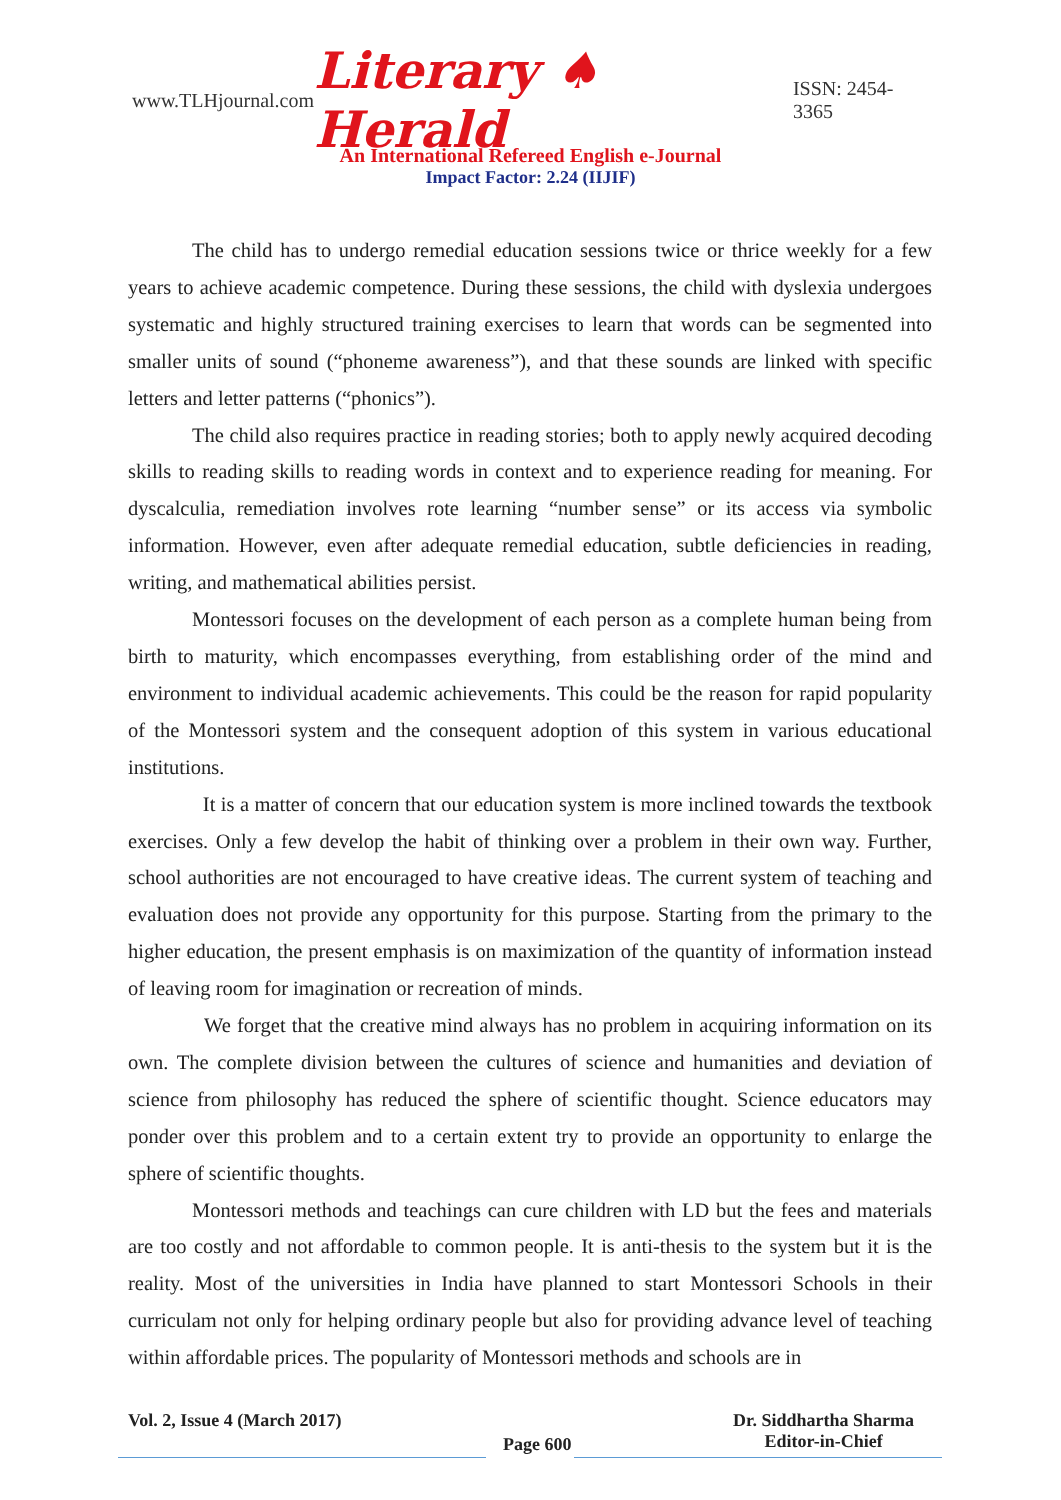www.TLHjournal.com Literary ♠ Herald ISSN: 2454-3365
An International Refereed English e-Journal
Impact Factor: 2.24 (IIJIF)
The child has to undergo remedial education sessions twice or thrice weekly for a few years to achieve academic competence. During these sessions, the child with dyslexia undergoes systematic and highly structured training exercises to learn that words can be segmented into smaller units of sound (“phoneme awareness”), and that these sounds are linked with specific letters and letter patterns (“phonics”).
The child also requires practice in reading stories; both to apply newly acquired decoding skills to reading skills to reading words in context and to experience reading for meaning. For dyscalculia, remediation involves rote learning “number sense” or its access via symbolic information. However, even after adequate remedial education, subtle deficiencies in reading, writing, and mathematical abilities persist.
Montessori focuses on the development of each person as a complete human being from birth to maturity, which encompasses everything, from establishing order of the mind and environment to individual academic achievements. This could be the reason for rapid popularity of the Montessori system and the consequent adoption of this system in various educational institutions.
It is a matter of concern that our education system is more inclined towards the textbook exercises. Only a few develop the habit of thinking over a problem in their own way. Further, school authorities are not encouraged to have creative ideas. The current system of teaching and evaluation does not provide any opportunity for this purpose. Starting from the primary to the higher education, the present emphasis is on maximization of the quantity of information instead of leaving room for imagination or recreation of minds.
We forget that the creative mind always has no problem in acquiring information on its own. The complete division between the cultures of science and humanities and deviation of science from philosophy has reduced the sphere of scientific thought. Science educators may ponder over this problem and to a certain extent try to provide an opportunity to enlarge the sphere of scientific thoughts.
Montessori methods and teachings can cure children with LD but the fees and materials are too costly and not affordable to common people. It is anti-thesis to the system but it is the reality. Most of the universities in India have planned to start Montessori Schools in their curriculam not only for helping ordinary people but also for providing advance level of teaching within affordable prices. The popularity of Montessori methods and schools are in
Vol. 2, Issue 4 (March 2017) Page 600 Dr. Siddhartha Sharma
Editor-in-Chief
__________________________________________________
:: Action item ::
Give the number of lines in the listing above where the word "opportunity" appears, and nothing else.

:: Worked solution ::
2